● **What is expected**:
Format the stretch from the line containing "scientific name: Physalia physalis" through the line containing "genus: Solidago" as a Markdown table with the columns Number and Line text. Number each line and leave out blank lines.

### Record excerpts ###

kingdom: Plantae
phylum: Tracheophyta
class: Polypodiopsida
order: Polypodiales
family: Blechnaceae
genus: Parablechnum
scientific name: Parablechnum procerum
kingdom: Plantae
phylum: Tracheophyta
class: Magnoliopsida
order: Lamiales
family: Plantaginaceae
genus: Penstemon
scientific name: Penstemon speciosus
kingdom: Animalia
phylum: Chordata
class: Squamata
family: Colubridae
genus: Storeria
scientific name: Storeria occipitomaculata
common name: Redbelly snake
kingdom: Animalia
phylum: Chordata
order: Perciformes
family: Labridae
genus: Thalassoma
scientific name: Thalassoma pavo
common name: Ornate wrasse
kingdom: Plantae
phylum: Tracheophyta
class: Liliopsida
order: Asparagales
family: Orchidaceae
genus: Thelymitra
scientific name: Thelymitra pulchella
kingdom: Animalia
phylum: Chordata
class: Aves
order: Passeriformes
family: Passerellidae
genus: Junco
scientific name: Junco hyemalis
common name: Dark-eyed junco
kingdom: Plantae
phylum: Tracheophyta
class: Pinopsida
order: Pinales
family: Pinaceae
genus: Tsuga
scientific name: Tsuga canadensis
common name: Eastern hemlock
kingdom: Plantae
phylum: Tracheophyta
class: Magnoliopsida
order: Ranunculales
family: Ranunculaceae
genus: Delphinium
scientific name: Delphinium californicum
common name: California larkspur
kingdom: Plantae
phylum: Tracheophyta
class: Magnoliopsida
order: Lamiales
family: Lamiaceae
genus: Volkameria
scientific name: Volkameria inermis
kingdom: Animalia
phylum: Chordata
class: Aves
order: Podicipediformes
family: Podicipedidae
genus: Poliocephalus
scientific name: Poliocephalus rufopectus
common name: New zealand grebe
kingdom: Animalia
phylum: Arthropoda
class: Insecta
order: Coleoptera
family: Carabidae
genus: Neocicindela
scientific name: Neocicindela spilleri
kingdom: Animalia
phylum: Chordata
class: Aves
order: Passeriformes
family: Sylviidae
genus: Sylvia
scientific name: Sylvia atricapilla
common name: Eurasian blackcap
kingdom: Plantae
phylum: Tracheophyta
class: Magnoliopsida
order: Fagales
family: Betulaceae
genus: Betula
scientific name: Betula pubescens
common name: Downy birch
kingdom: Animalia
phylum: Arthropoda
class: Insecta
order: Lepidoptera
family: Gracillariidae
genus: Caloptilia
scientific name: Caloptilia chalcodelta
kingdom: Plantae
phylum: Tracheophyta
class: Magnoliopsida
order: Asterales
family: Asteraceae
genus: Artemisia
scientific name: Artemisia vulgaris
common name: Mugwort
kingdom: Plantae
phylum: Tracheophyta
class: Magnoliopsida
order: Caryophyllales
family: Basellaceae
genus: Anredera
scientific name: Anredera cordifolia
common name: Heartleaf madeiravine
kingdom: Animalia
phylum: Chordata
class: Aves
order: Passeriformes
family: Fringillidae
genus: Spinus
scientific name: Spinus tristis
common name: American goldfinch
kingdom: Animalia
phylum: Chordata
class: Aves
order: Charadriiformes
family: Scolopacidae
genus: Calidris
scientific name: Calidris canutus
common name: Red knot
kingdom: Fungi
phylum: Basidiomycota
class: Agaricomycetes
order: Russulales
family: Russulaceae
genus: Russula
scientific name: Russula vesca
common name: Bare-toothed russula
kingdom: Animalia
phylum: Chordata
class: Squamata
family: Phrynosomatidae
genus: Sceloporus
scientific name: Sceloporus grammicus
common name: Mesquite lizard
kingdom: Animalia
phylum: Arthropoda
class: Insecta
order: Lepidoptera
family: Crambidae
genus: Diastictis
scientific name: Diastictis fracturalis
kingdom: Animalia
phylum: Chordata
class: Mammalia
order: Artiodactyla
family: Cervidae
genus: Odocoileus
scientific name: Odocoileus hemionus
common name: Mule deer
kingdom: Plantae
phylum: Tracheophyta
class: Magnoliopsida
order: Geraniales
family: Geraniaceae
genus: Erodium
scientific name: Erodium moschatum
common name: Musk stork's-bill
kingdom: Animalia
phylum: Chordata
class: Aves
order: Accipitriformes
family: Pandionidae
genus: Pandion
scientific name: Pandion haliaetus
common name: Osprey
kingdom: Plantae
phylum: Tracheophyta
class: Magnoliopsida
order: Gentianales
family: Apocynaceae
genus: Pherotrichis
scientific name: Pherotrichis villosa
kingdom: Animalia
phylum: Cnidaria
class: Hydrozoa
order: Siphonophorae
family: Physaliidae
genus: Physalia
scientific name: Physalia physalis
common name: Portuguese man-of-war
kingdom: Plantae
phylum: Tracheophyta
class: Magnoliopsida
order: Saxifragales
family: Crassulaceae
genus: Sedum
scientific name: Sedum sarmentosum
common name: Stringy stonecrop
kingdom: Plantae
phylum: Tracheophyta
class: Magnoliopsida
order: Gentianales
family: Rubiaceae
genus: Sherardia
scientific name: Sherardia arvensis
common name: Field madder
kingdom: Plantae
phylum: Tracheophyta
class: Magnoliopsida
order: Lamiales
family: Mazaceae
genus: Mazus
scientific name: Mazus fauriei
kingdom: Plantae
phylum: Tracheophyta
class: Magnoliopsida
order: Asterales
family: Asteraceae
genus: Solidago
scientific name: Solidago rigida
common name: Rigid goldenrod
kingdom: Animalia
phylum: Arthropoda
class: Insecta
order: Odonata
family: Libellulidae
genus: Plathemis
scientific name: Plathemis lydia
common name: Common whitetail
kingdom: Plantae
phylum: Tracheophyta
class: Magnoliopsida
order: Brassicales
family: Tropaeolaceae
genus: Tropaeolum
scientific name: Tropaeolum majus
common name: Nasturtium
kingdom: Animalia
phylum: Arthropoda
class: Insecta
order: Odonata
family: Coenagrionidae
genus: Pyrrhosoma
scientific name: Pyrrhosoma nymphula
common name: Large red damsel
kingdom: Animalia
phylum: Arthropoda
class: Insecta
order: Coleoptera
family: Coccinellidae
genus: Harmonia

###

● **Solution to the problem**:
| Number | Line text |
|---|---|
| 1 | scientific name: Physalia physalis |
| 2 | common name: Portuguese man-of-war |
| 3 | kingdom: Plantae |
| 4 | phylum: Tracheophyta |
| 5 | class: Magnoliopsida |
| 6 | order: Saxifragales |
| 7 | family: Crassulaceae |
| 8 | genus: Sedum |
| 9 | scientific name: Sedum sarmentosum |
| 10 | common name: Stringy stonecrop |
| 11 | kingdom: Plantae |
| 12 | phylum: Tracheophyta |
| 13 | class: Magnoliopsida |
| 14 | order: Gentianales |
| 15 | family: Rubiaceae |
| 16 | genus: Sherardia |
| 17 | scientific name: Sherardia arvensis |
| 18 | common name: Field madder |
| 19 | kingdom: Plantae |
| 20 | phylum: Tracheophyta |
| 21 | class: Magnoliopsida |
| 22 | order: Lamiales |
| 23 | family: Mazaceae |
| 24 | genus: Mazus |
| 25 | scientific name: Mazus fauriei |
| 26 | kingdom: Plantae |
| 27 | phylum: Tracheophyta |
| 28 | class: Magnoliopsida |
| 29 | order: Asterales |
| 30 | family: Asteraceae |
| 31 | genus: Solidago |